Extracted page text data
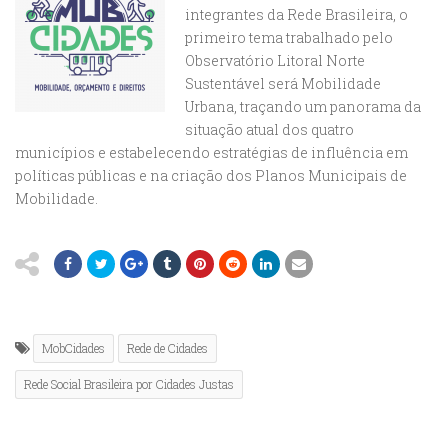
integrantes da Rede Brasileira, o
primeiro tema trabalhado pelo
Observatório Litoral Norte
Sustentável será Mobilidade
Urbana, traçando um panorama da
situação atual dos quatro
municípios e estabelecendo estratégias de influência em
políticas públicas e na criação dos Planos Municipais de
Mobilidade.
MobCidades
Rede de Cidades
Rede Social Brasileira por Cidades Justas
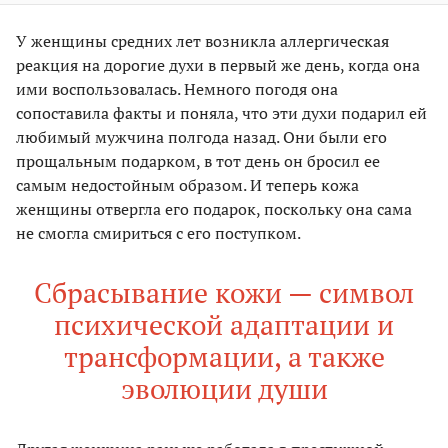
У женщины средних лет возникла аллергическая
реакция на дорогие духи в первый же день, когда она
ими воспользовалась. Немного погодя она
сопоставила факты и поняла, что эти духи подарил ей
любимый мужчина полгода назад. Они были его
прощальным подарком, в тот день он бросил ее
самым недостойным образом. И теперь кожа
женщины отвергла его подарок, поскольку она сама
не смогла смириться с его поступком.
Сбрасывание кожи — символ
психической адаптации и
трансформации, а также
эволюции души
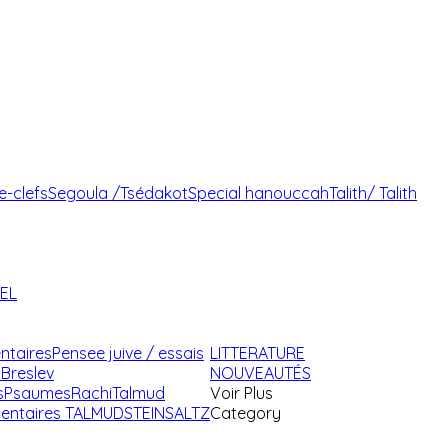
e-clefs
Segoula /Tsédakot
Special hanouccah
Talith/ Talith
AEL
ntaires
Pensee juive / essais
LITTERATURE
Breslev
NOUVEAUTÉS
s
Psaumes
Rachi
Talmud
Voir Plus
ntaires TALMUD
STEINSALTZ
Category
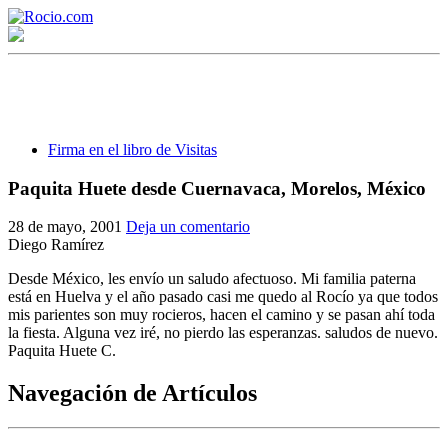
Firma en el libro de Visitas
Paquita Huete desde Cuernavaca, Morelos, México
¡Bienvenido! Soy el asistente virtual de rocio.com.
28 de mayo, 2001
Deja un comentario
Diego Ramírez
¿En qué puedo ayudarte?
Desde México, les envío un saludo afectuoso. Mi familia paterna
está en Huelva y el año pasado casi me quedo al Rocío ya que todos
mis parientes son muy rocieros, hacen el camino y se pasan ahí toda
Historia de la Virgen del Rocío
la fiesta. Alguna vez iré, no pierdo las esperanzas. saludos de nuevo.
Paquita Huete C.
¿Cuándo es la romería del Rocío?
Navegación de Artículos
¿Cuántas hermandades participan en la romería?
¿Cuándo se construyó la primera ermita?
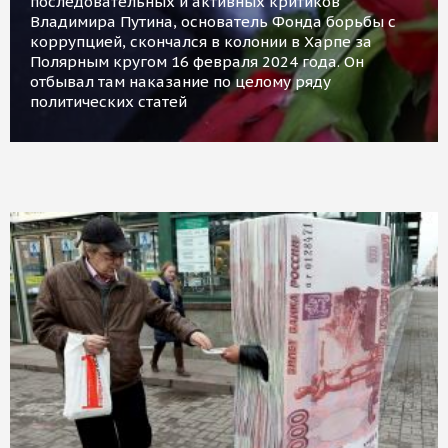
последовательных и активных критиков
Владимира Путина, основатель Фонда борьбы с
коррупцией, скончался в колонии в Харпе за
Полярным кругом 16 февраля 2024 года. Он
отбывал там наказание по целому ряду
политических статей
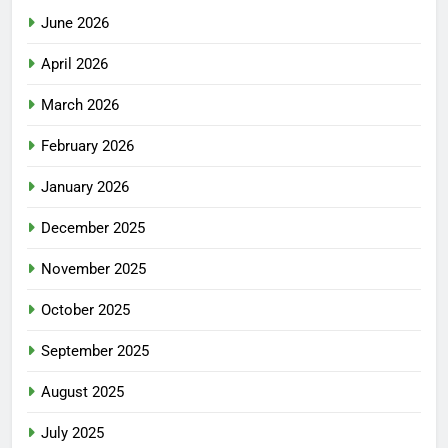
June 2026
April 2026
March 2026
February 2026
January 2026
December 2025
November 2025
October 2025
September 2025
August 2025
July 2025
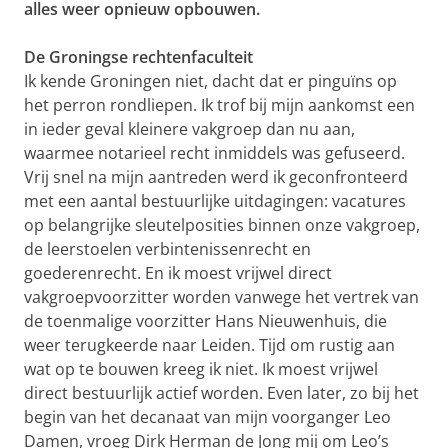
alles weer opnieuw opbouwen.
De Groningse rechtenfaculteit
Ik kende Groningen niet, dacht dat er pinguïns op
het perron rondliepen. Ik trof bij mijn aankomst een
in ieder geval kleinere vakgroep dan nu aan,
waarmee notarieel recht inmiddels was gefuseerd.
Vrij snel na mijn aantreden werd ik geconfronteerd
met een aantal bestuurlijke uitdagingen: vacatures
op belangrijke sleutelposities binnen onze vakgroep,
de leerstoelen verbintenissenrecht en
goederenrecht. En ik moest vrijwel direct
vakgroepvoorzitter worden vanwege het vertrek van
de toenmalige voorzitter Hans Nieuwenhuis, die
weer terugkeerde naar Leiden. Tijd om rustig aan
wat op te bouwen kreeg ik niet. Ik moest vrijwel
direct bestuurlijk actief worden. Even later, zo bij het
begin van het decanaat van mijn voorganger Leo
Damen, vroeg Dirk Herman de Jong mij om Leo’s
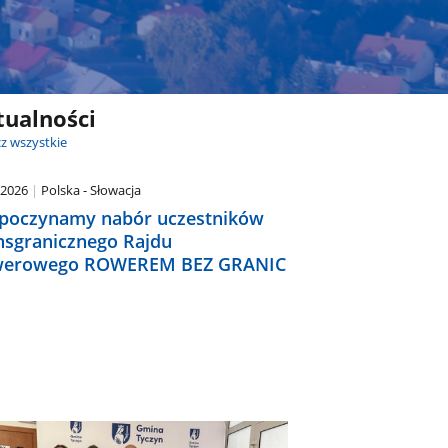
tualności
z wszystkie
.2026
Polska - Słowacja
poczynamy nabór uczestników
nsgranicznego Rajdu
erowego ROWEREM BEZ GRANIC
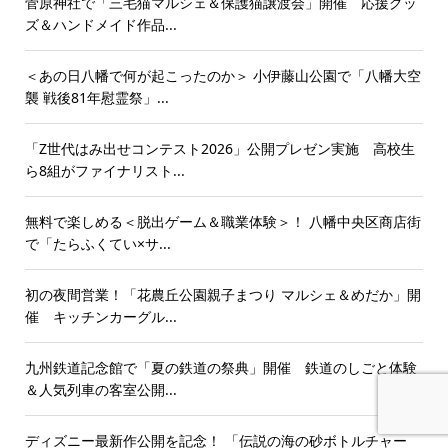
菅原神社で「三毛猫マルシェ＆保護猫譲渡会」開催 応援グッ
ズ＆ハンドメイド作品...
＜あの日八幡で何が起こったのか＞ 小伊藤山公園で「八幡大空
襲 戦後81年慰霊祭」...
「Z世代はみ出せコンテスト2026」公開プレゼン実施 高校生
ら8組がファイナリスト...
無料で楽しめる＜脱出ゲーム＆職業体験＞！ 八幡中央区商店街
で「たらふくてい×サ...
初の夜間営業！「花農丘公園親子まつり マルシェ＆めだか」開
催 キッチンカーグル...
九州鉄道記念館で「夏の鉄道の祭典」開催 鉄道のしごと体験
＆人気列車の客室公開...
ディズニー最新作公開を記念！ 「伝説の海の砂ボトルチャー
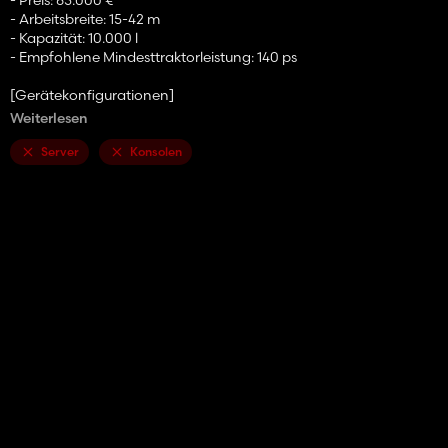
- Arbeitsbreite: 15-42 m
- Kapazität: 10.000 l
- Empfohlene Mindesttraktorleistung: 140 ps
[Gerätekonfigurationen]
- Warndreieck
Weiterlesen
- Neue Reifengröße 580/85/R42
Server
Konsolen
[Farbkonfigurationen]
- Panzer
- Neigung
- Felgen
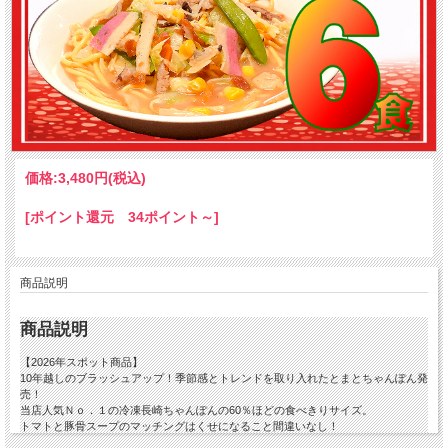
価格:
3,480円
(税込)
[ポイント還元 34ポイント～]
商品説明
商品説明
【2026年スポット商品】
10年越しのブラッシュアップ！季節感とトレンドを取り入れたとまとちゃんぽん発
売！
当店人気Ｎｏ．１の冷凍長崎ちゃんぽんの60％ほどの食べきりサイズ。
トマトと豚骨スープのマッチングはくせになること間違いなし！
鍋でお湯さえ沸かせれば、ご家庭で簡単にお召し上がりいただけます。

## What you should do
Copy every line of text from the listing above without any changes, and leave out the pictures.

## Result below
integrantes da Rede Brasileira, o
primeiro tema trabalhado pelo
Observatório Litoral Norte
Sustentável será Mobilidade
Urbana, traçando um panorama da
situação atual dos quatro
municípios e estabelecendo estratégias de influência em
políticas públicas e na criação dos Planos Municipais de
Mobilidade.
MobCidades
Rede de Cidades
Rede Social Brasileira por Cidades Justas
У женщины средних лет возникла аллергическая
реакция на дорогие духи в первый же день, когда она
ими воспользовалась. Немного погодя она
сопоставила факты и поняла, что эти духи подарил ей
любимый мужчина полгода назад. Они были его
прощальным подарком, в тот день он бросил ее
самым недостойным образом. И теперь кожа
женщины отвергла его подарок, поскольку она сама
не смогла смириться с его поступком.
Сбрасывание кожи — символ
психической адаптации и
трансформации, а также
эволюции души
e-clefs
Segoula /Tsédakot
Special hanouccah
Talith/ Talith
AEL
ntaires
Pensee juive / essais
LITTERATURE
Breslev
NOUVEAUTÉS
s
Psaumes
Rachi
Talmud
Voir Plus
ntaires TALMUD
STEINSALTZ
Category
Firma en el libro de Visitas
Paquita Huete desde Cuernavaca, Morelos, México
¡Bienvenido! Soy el asistente virtual de rocio.com.
28 de mayo, 2001
Deja un comentario
Diego Ramírez
¿En qué puedo ayudarte?
Desde México, les envío un saludo afectuoso. Mi familia paterna
está en Huelva y el año pasado casi me quedo al Rocío ya que todos
mis parientes son muy rocieros, hacen el camino y se pasan ahí toda
Historia de la Virgen del Rocío
la fiesta. Alguna vez iré, no pierdo las esperanzas. saludos de nuevo.
Paquita Huete C.
¿Cuándo es la romería del Rocío?
Navegación de Artículos
¿Cuántas hermandades participan en la romería?
¿Cuándo se construyó la primera ermita?
последовательных и активных критиков
Владимира Путина, основатель Фонда борьбы с
коррупцией, скончался в колонии в Харпе за
Полярным кругом 16 февраля 2024 года. Он
отбывал там наказание по целому ряду
политических статей
June 2026
April 2026
March 2026
February 2026
January 2026
December 2025
November 2025
October 2025
September 2025
August 2025
July 2025
alles weer opnieuw opbouwen.
De Groningse rechtenfaculteit
Ik kende Groningen niet, dacht dat er pinguïns op
het perron rondliepen. Ik trof bij mijn aankomst een
in ieder geval kleinere vakgroep dan nu aan,
waarmee notarieel recht inmiddels was gefuseerd.
Vrij snel na mijn aantreden werd ik geconfronteerd
met een aantal bestuurlijke uitdagingen: vacatures
op belangrijke sleutelposities binnen onze vakgroep,
de leerstoelen verbintenissenrecht en
goederenrecht. En ik moest vrijwel direct
vakgroepvoorzitter worden vanwege het vertrek van
de toenmalige voorzitter Hans Nieuwenhuis, die
weer terugkeerde naar Leiden. Tijd om rustig aan
wat op te bouwen kreeg ik niet. Ik moest vrijwel
direct bestuurlijk actief worden. Even later, zo bij het
begin van het decanaat van mijn voorganger Leo
Damen, vroeg Dirk Herman de Jong mij om Leo’s
tualności
z wszystkie
.2026
Polska - Słowacja
poczynamy nabór uczestników
nsgranicznego Rajdu
erowego ROWEREM BEZ GRANIC
菅原神社で「三毛猫マルシェ＆保護猫譲渡会」開催 応援グッ
ズ＆ハンドメイド作品...
＜あの日八幡で何が起こったのか＞ 小伊藤山公園で「八幡大空
襲 戦後81年慰霊祭」...
「Z世代はみ出せコンテスト2026」公開プレゼン実施 高校生
ら8組がファイナリスト...
無料で楽しめる＜脱出ゲーム＆職業体験＞！ 八幡中央区商店街
で「たらふくてい×サ...
初の夜間営業！「花農丘公園親子まつり マルシェ＆めだか」開
催 キッチンカーグル...
九州鉄道記念館で「夏の鉄道の祭典」開催 鉄道のしごと体験
＆人気列車の客室公開...
ディズニー最新作公開を記念！ 「伝説の海の砂ボトルチャー
- Arbeitsbreite: 15-42 m
- Kapazität: 10.000 l
- Empfohlene Mindesttraktorleistung: 140 ps
[Gerätekonfigurationen]
- Warndreieck
Weiterlesen
- Neue Reifengröße 580/85/R42
Server
Konsolen
[Farbkonfigurationen]
- Panzer
- Neigung
- Felgen
価格:
3,480円
(税込)
[ポイント還元 34ポイント～]
商品説明
商品説明
【2026年スポット商品】
10年越しのブラッシュアップ！季節感とトレンドを取り入れたとまとちゃんぽん発
売！
当店人気Ｎｏ．１の冷凍長崎ちゃんぽんの60％ほどの食べきりサイズ。
トマトと豚骨スープのマッチングはくせになること間違いなし！
鍋でお湯さえ沸かせれば、ご家庭で簡単にお召し上がりいただけます。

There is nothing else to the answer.